Transcribe the data exactly. Leave nothing out.

== Extracted records

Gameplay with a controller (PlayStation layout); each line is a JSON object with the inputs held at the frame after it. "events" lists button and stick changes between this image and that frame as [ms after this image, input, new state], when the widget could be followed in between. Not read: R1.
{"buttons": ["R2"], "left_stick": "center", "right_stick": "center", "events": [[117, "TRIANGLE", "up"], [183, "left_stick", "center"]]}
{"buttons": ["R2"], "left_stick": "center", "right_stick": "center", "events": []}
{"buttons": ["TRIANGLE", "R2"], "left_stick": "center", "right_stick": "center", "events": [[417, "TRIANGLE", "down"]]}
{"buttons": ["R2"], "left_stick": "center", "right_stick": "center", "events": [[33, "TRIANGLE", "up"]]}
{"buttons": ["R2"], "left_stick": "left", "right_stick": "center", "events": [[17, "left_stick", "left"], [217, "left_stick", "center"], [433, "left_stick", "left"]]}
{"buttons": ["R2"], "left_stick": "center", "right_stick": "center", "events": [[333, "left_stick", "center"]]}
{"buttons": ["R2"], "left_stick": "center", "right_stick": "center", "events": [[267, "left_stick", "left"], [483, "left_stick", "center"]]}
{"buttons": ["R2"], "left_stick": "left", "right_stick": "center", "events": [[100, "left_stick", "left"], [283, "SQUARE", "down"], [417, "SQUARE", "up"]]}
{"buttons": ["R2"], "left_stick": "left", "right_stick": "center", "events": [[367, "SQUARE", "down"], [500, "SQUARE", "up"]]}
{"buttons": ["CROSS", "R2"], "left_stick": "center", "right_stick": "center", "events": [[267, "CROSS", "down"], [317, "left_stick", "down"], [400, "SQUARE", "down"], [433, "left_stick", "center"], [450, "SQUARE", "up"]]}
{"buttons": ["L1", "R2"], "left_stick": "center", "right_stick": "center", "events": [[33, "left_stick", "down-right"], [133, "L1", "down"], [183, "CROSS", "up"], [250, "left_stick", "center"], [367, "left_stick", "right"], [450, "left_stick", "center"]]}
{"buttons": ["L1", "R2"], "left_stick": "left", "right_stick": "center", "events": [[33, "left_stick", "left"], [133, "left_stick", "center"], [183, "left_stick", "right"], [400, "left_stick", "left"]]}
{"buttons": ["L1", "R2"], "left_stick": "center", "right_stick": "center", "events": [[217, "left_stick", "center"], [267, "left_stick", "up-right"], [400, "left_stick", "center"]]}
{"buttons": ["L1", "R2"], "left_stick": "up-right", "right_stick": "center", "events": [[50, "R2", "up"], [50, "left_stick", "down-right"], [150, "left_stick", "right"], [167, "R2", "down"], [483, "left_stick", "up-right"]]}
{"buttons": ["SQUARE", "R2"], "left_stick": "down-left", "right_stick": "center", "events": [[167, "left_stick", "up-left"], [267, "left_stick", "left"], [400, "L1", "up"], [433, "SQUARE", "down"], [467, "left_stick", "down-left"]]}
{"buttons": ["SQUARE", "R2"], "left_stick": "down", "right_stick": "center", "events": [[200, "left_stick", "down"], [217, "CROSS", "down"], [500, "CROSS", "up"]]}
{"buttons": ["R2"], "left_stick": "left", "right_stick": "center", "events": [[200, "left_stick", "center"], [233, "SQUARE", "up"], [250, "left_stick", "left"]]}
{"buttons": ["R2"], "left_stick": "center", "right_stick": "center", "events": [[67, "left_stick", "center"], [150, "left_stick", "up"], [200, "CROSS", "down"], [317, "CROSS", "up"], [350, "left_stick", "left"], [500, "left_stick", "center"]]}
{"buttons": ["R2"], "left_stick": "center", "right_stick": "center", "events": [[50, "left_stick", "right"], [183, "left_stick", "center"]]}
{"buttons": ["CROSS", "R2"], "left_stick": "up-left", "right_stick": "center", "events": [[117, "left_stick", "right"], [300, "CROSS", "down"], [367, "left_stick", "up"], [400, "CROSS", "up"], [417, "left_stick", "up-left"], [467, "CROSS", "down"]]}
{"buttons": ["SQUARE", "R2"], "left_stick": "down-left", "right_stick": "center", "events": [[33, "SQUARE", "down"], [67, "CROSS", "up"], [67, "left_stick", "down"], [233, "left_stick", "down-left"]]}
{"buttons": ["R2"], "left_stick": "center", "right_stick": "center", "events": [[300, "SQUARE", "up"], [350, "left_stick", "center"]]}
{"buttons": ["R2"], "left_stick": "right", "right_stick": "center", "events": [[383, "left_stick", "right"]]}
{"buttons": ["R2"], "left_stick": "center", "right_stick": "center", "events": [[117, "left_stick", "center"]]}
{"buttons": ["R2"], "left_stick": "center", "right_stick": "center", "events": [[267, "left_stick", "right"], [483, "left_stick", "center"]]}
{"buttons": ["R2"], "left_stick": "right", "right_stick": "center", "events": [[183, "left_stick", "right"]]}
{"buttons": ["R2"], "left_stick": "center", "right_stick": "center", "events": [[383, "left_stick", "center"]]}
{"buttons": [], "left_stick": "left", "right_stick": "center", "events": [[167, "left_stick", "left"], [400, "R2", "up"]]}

====

§ **Response box**:
Gameplay with a controller (PlayStation layout); each line is a JSON object with the inputs held at the frame after it. "events" lists button and stick changes between this image and that frame as [ms after this image, input, new state], when the widget could be followed in between. Not read: R1.
{"buttons": ["R2"], "left_stick": "center", "right_stick": "center", "events": [[117, "TRIANGLE", "up"], [183, "left_stick", "center"]]}
{"buttons": ["R2"], "left_stick": "center", "right_stick": "center", "events": []}
{"buttons": ["TRIANGLE", "R2"], "left_stick": "center", "right_stick": "center", "events": [[417, "TRIANGLE", "down"]]}
{"buttons": ["R2"], "left_stick": "center", "right_stick": "center", "events": [[33, "TRIANGLE", "up"]]}
{"buttons": ["R2"], "left_stick": "left", "right_stick": "center", "events": [[17, "left_stick", "left"], [217, "left_stick", "center"], [433, "left_stick", "left"]]}
{"buttons": ["R2"], "left_stick": "center", "right_stick": "center", "events": [[333, "left_stick", "center"]]}
{"buttons": ["R2"], "left_stick": "center", "right_stick": "center", "events": [[267, "left_stick", "left"], [483, "left_stick", "center"]]}
{"buttons": ["R2"], "left_stick": "left", "right_stick": "center", "events": [[100, "left_stick", "left"], [283, "SQUARE", "down"], [417, "SQUARE", "up"]]}
{"buttons": ["R2"], "left_stick": "left", "right_stick": "center", "events": [[367, "SQUARE", "down"], [500, "SQUARE", "up"]]}
{"buttons": ["CROSS", "R2"], "left_stick": "center", "right_stick": "center", "events": [[267, "CROSS", "down"], [317, "left_stick", "down"], [400, "SQUARE", "down"], [433, "left_stick", "center"], [450, "SQUARE", "up"]]}
{"buttons": ["L1", "R2"], "left_stick": "center", "right_stick": "center", "events": [[33, "left_stick", "down-right"], [133, "L1", "down"], [183, "CROSS", "up"], [250, "left_stick", "center"], [367, "left_stick", "right"], [450, "left_stick", "center"]]}
{"buttons": ["L1", "R2"], "left_stick": "left", "right_stick": "center", "events": [[33, "left_stick", "left"], [133, "left_stick", "center"], [183, "left_stick", "right"], [400, "left_stick", "left"]]}
{"buttons": ["L1", "R2"], "left_stick": "center", "right_stick": "center", "events": [[217, "left_stick", "center"], [267, "left_stick", "up-right"], [400, "left_stick", "center"]]}
{"buttons": ["L1", "R2"], "left_stick": "up-right", "right_stick": "center", "events": [[50, "R2", "up"], [50, "left_stick", "down-right"], [150, "left_stick", "right"], [167, "R2", "down"], [483, "left_stick", "up-right"]]}
{"buttons": ["SQUARE", "R2"], "left_stick": "down-left", "right_stick": "center", "events": [[167, "left_stick", "up-left"], [267, "left_stick", "left"], [400, "L1", "up"], [433, "SQUARE", "down"], [467, "left_stick", "down-left"]]}
{"buttons": ["SQUARE", "R2"], "left_stick": "down", "right_stick": "center", "events": [[200, "left_stick", "down"], [217, "CROSS", "down"], [500, "CROSS", "up"]]}
{"buttons": ["R2"], "left_stick": "left", "right_stick": "center", "events": [[200, "left_stick", "center"], [233, "SQUARE", "up"], [250, "left_stick", "left"]]}
{"buttons": ["R2"], "left_stick": "center", "right_stick": "center", "events": [[67, "left_stick", "center"], [150, "left_stick", "up"], [200, "CROSS", "down"], [317, "CROSS", "up"], [350, "left_stick", "left"], [500, "left_stick", "center"]]}
{"buttons": ["R2"], "left_stick": "center", "right_stick": "center", "events": [[50, "left_stick", "right"], [183, "left_stick", "center"]]}
{"buttons": ["CROSS", "R2"], "left_stick": "up-left", "right_stick": "center", "events": [[117, "left_stick", "right"], [300, "CROSS", "down"], [367, "left_stick", "up"], [400, "CROSS", "up"], [417, "left_stick", "up-left"], [467, "CROSS", "down"]]}
{"buttons": ["SQUARE", "R2"], "left_stick": "down-left", "right_stick": "center", "events": [[33, "SQUARE", "down"], [67, "CROSS", "up"], [67, "left_stick", "down"], [233, "left_stick", "down-left"]]}
{"buttons": ["R2"], "left_stick": "center", "right_stick": "center", "events": [[300, "SQUARE", "up"], [350, "left_stick", "center"]]}
{"buttons": ["R2"], "left_stick": "right", "right_stick": "center", "events": [[383, "left_stick", "right"]]}
{"buttons": ["R2"], "left_stick": "center", "right_stick": "center", "events": [[117, "left_stick", "center"]]}
{"buttons": ["R2"], "left_stick": "center", "right_stick": "center", "events": [[267, "left_stick", "right"], [483, "left_stick", "center"]]}
{"buttons": ["R2"], "left_stick": "right", "right_stick": "center", "events": [[183, "left_stick", "right"]]}
{"buttons": ["R2"], "left_stick": "center", "right_stick": "center", "events": [[383, "left_stick", "center"]]}
{"buttons": [], "left_stick": "left", "right_stick": "center", "events": [[167, "left_stick", "left"], [400, "R2", "up"]]}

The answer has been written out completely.